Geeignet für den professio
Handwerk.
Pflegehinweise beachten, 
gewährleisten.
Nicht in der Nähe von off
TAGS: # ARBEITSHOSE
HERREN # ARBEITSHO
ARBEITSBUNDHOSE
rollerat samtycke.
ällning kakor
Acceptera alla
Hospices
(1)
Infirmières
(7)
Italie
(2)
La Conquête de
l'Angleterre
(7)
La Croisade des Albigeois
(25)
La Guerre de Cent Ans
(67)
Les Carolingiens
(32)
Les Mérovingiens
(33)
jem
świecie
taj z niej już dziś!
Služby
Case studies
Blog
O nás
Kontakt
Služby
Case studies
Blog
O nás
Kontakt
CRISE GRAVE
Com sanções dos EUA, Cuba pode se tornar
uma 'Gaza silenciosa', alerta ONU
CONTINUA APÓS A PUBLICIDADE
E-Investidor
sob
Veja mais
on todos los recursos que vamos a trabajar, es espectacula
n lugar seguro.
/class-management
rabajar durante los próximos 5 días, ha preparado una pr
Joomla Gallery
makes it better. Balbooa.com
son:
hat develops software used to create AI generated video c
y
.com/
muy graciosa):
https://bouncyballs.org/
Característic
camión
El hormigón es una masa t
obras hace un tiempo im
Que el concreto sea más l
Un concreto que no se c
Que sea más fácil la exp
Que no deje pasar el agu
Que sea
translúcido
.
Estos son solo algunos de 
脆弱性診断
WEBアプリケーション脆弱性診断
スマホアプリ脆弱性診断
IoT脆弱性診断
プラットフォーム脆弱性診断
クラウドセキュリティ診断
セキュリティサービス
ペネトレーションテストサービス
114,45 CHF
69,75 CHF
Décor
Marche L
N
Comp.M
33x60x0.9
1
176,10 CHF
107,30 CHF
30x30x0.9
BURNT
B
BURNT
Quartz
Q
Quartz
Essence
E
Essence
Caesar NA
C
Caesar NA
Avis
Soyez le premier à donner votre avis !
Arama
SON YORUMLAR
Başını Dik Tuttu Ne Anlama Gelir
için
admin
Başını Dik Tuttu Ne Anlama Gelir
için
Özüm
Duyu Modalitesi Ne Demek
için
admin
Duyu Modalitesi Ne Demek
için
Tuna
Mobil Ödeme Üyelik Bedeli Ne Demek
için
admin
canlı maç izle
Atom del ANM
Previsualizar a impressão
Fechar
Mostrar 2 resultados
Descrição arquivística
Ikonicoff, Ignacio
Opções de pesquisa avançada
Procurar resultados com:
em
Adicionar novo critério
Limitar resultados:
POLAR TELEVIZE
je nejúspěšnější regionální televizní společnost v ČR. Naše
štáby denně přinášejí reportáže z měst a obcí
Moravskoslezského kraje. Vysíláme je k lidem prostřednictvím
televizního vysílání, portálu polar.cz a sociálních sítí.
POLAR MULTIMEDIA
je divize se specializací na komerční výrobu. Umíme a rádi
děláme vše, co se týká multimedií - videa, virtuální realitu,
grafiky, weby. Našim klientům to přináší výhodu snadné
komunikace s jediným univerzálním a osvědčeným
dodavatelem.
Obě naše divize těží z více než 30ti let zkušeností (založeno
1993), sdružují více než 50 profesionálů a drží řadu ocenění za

####################

▶ [What to work on]:
Among the entries above, determine how many lines hold the string "concreto" and report that number alone.

▶ [Answer to this exercise]:
2